Ditulis ulang oleh Syafiq El quds




[1] Damaskus merupakan ibu kota Dinasti Umayah, sekarang menjadi ibu kota Suriah. Ditaklukan pertama kali pada masa Umar oleh Khalid bin Walid tahun 634 M.
[2] Adz Dzahabi (1274-1348), Siyar A’lam an Nubala’ (3/120)
[3] Muhammad as-Sayyid al-Wakil, Al-Umawiyyun bayna asy-Syarq wa al-Gharb, (Darul Qalam, cet. I, Damaskus, 1995 M), hal. 24.
[4] Makkah merupakan kota suci tempat kelahiran Nabi Muhammad. Terletak di kawasan Hijaz, sekitar 30 km dari Jeddah. Nama lainnya adalah Ummul Qura, al-Haram, dan al-Baladul Amin.
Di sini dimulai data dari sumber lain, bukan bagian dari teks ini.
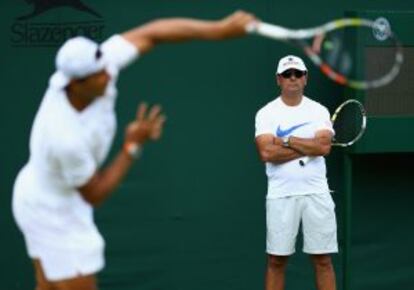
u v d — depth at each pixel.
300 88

[5] Madinah merupakan kota suci kedua bagi umat Islam. Terletak di kawasan Hijaz, sekitar 340 km dari utara Makkah dan 190 km dari Laut Merah. Nama resminya al-Madinah al-Munawwarah.
[6] Aslinya Ramlah binti Abu Sufyan, sebelumnya ia dinikahi Ubaidullah bin Jahsy dan hijrah bersamanya ke Habasyah (Ethiopia) pada 615 M. Di sana suaminya tersebut murtad memeluk nasrani hingga meninggalnya. Ummu Habibah tetap berpegang teguh pada Islam sampai Rasulullah mengirim surat pada Raja Najasy bulan Muharram, tahun Hijriah bahwa Rasul mengkhitbah Ummu Habibah.
[7] Ibnu Qudamah (1147-1223 M) at-Tabyin fi Ansab al-Qurasyiyyin, hal. 209.
[8] Ibnu Katsir (1301-1373 M), seorang ulama dan sejarawan Muslim terkemuka dari Suriah. Di antara karya agungnya adalah Tafsir Ibnu Katsir dan al-Bidayah wa an-Nihayah.